# Extract to read
================================

Tuesday’s Supreme Court Judgment, in addition, has thrown light on the fact that this communication overlooked a December 12, 1996 order of the Court, which directed that prior approval of the Centre was necessary for any non-forest activity within a ‘forest’ and that ongoing activity without this should be stopped immediately.

Apart from official communications and interventions, an order issued by the Supreme Court in the M C Mehta vs Union of India case in 1996, prohibiting construction activity of any type within a 5 km radius of Badkal Lake and Surajkund, which included Kant Enclave, also appeared as an obstruction to the project. This order was further clarified by another issued on October 11, 1996, stating that construction would not be permitted within the green belt around the 2 lakes, that is 1 km radius, with this ban extending on another kilometre outside the green belt.

The latter direction, the order clarified, did not apply to plots sold or allotted prior to the issuance of the first order, on May 10, 1996, and that unallotted plots could be sold with the approval of the authority concerned. Development plans within 5 km of the lakes, the order further clarified, however, would require approval of the Central Pollution Control Board and Haryana Pollution Control Board.

R Kant & Co had filed a review petition against the latter order, regarding which the court ruled that in the context of private lands, including that of the company, the State of Haryana could review the position so that single storey “hutments” could be built.
In the context of the order, Supreme Court, in its judgment on Tuesday, stated, “It seems to us that these orders passed by this Court were not blanket orders which could permit the applicants to ignore the notification dated August 18, 1992. The requirement, in terms of the orders passed by this Court, continued to be in adherence to the laws, rules and regulations which would necessarily include the notification issued under the provisions of the PLP Act.”

Environmentalists working in the Aravallis have also reiterated this point, stating that the orders passed by courts or activities permitted subsequent to the 1992 notification were meant to be executed within the ambit of the same, not despite it. “Aravallis act as a green infrastructure that sustains cities. This judgement reconfirms that Aravallis are forest and should not be built upon,” said environmental analyst Chetan Agarwal.

================================

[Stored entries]
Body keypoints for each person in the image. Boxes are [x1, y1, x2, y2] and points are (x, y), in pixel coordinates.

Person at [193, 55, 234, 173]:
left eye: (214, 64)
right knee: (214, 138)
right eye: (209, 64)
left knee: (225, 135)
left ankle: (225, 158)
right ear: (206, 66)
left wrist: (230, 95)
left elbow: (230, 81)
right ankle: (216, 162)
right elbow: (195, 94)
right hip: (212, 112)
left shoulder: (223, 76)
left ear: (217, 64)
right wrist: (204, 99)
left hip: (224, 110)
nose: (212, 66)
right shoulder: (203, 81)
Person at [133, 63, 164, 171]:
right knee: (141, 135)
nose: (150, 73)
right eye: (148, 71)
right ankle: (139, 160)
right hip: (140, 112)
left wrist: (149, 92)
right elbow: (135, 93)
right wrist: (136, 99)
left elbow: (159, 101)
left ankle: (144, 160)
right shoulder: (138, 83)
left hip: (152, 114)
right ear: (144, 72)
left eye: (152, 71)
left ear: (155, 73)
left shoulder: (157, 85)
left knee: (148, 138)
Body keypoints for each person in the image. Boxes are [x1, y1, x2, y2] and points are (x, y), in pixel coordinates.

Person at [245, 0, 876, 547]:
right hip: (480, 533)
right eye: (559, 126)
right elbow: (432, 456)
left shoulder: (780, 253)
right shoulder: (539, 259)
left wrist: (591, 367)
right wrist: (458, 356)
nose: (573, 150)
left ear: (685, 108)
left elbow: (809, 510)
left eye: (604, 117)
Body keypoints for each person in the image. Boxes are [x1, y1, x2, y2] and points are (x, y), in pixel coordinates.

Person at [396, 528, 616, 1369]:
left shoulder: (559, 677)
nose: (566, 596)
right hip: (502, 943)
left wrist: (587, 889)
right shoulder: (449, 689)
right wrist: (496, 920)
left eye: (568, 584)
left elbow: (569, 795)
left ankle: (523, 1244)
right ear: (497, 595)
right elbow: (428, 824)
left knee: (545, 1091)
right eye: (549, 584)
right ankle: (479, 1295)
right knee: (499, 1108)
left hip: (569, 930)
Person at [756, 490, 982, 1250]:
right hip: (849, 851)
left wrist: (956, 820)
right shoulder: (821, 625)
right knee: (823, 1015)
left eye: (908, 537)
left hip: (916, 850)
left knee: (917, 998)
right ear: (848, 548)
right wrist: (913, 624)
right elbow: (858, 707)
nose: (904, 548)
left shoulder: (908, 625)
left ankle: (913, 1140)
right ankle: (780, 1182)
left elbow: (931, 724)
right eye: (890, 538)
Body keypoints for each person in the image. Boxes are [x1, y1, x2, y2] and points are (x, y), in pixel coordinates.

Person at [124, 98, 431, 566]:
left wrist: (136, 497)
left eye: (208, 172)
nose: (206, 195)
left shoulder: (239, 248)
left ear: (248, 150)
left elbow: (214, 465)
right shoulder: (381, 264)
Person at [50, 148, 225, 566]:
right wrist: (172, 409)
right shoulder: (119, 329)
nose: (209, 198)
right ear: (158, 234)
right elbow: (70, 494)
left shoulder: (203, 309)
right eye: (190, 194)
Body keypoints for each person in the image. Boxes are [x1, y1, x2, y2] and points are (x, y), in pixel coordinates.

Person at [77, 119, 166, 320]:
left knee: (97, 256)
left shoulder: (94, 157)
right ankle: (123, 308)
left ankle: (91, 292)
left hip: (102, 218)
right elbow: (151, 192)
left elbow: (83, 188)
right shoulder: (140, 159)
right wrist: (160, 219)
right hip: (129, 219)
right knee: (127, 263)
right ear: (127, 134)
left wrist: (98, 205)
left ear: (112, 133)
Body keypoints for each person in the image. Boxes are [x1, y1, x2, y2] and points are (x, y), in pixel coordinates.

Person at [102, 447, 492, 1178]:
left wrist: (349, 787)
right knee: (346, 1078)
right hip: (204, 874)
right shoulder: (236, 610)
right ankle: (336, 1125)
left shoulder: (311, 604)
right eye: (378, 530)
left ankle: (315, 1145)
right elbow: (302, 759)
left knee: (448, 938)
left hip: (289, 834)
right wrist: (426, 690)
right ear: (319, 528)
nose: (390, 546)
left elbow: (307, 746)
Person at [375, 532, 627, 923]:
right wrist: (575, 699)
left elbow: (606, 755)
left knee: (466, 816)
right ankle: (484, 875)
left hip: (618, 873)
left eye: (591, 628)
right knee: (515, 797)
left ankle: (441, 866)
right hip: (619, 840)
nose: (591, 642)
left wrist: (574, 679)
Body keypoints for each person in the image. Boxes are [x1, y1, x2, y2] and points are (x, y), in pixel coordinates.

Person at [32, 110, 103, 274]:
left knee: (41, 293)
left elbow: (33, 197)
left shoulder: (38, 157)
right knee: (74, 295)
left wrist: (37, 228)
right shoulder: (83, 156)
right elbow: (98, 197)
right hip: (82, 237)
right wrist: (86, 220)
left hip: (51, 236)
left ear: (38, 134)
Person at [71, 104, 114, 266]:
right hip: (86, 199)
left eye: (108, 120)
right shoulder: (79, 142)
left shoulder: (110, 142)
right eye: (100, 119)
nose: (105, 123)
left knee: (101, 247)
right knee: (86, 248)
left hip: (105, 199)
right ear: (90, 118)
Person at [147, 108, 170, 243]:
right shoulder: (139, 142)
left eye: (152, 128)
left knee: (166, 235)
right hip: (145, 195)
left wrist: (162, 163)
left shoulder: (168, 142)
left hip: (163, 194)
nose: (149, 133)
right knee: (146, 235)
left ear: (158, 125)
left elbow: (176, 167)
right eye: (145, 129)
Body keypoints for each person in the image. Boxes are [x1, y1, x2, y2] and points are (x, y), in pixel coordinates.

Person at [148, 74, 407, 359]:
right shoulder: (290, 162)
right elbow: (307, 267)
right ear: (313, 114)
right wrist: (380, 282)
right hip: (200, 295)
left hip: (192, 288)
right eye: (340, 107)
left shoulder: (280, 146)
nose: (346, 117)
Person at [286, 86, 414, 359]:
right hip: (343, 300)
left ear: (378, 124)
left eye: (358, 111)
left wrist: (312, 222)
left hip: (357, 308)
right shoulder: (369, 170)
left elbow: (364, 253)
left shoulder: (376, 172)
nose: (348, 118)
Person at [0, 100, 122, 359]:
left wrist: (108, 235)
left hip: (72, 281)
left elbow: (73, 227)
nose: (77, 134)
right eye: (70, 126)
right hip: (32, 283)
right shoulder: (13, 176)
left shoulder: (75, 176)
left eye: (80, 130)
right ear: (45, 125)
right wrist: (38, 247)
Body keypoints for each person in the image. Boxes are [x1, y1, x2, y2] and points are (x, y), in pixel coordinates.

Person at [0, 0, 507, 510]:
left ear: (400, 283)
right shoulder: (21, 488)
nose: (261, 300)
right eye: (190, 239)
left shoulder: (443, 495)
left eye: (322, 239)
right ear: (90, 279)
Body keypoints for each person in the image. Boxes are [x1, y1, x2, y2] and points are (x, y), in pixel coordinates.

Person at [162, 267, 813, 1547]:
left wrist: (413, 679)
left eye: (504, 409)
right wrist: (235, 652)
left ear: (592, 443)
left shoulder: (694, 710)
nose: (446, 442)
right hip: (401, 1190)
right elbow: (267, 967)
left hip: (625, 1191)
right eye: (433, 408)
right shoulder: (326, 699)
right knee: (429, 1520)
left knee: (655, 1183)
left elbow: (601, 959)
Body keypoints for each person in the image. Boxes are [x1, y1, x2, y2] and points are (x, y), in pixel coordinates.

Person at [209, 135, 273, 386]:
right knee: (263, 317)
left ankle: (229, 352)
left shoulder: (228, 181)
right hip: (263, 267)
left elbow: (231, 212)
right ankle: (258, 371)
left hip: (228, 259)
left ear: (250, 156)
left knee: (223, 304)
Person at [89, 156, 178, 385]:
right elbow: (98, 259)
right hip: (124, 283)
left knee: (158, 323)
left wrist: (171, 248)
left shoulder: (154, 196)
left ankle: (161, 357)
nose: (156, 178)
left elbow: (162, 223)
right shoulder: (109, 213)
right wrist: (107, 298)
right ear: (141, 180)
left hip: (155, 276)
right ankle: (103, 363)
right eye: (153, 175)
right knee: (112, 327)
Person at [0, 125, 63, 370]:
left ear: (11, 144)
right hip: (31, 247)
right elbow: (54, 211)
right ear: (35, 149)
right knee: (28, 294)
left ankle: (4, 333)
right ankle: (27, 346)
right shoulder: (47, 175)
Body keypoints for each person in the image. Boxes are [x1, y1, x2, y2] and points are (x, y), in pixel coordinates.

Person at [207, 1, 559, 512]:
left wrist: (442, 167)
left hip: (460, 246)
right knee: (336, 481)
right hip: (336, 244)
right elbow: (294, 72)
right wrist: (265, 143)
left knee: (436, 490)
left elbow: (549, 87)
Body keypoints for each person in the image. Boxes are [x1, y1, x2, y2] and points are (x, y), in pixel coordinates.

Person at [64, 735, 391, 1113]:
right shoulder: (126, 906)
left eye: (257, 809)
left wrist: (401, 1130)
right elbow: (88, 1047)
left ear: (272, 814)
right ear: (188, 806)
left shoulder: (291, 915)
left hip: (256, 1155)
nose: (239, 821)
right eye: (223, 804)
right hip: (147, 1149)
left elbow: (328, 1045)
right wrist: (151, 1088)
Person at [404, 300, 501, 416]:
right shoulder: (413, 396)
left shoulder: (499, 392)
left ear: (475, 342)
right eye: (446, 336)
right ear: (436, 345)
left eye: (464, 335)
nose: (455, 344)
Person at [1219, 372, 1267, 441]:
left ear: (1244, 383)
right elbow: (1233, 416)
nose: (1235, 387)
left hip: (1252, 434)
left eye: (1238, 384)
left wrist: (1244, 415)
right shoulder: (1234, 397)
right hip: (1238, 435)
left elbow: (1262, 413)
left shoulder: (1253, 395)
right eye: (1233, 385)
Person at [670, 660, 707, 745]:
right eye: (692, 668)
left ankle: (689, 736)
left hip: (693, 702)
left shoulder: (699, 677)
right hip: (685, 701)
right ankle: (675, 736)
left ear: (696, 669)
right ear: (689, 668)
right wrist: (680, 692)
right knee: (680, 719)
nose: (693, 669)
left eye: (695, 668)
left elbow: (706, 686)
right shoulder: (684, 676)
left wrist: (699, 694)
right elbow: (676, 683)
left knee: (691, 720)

================================

# Exercise description
In the extract about the Supreme Court judgment, within what radius of Badkal Lake and Surajkund did the 1996 order in the M C Mehta vs Union of India case prohibit construction activity?

# Your response
Within a 5 km radius.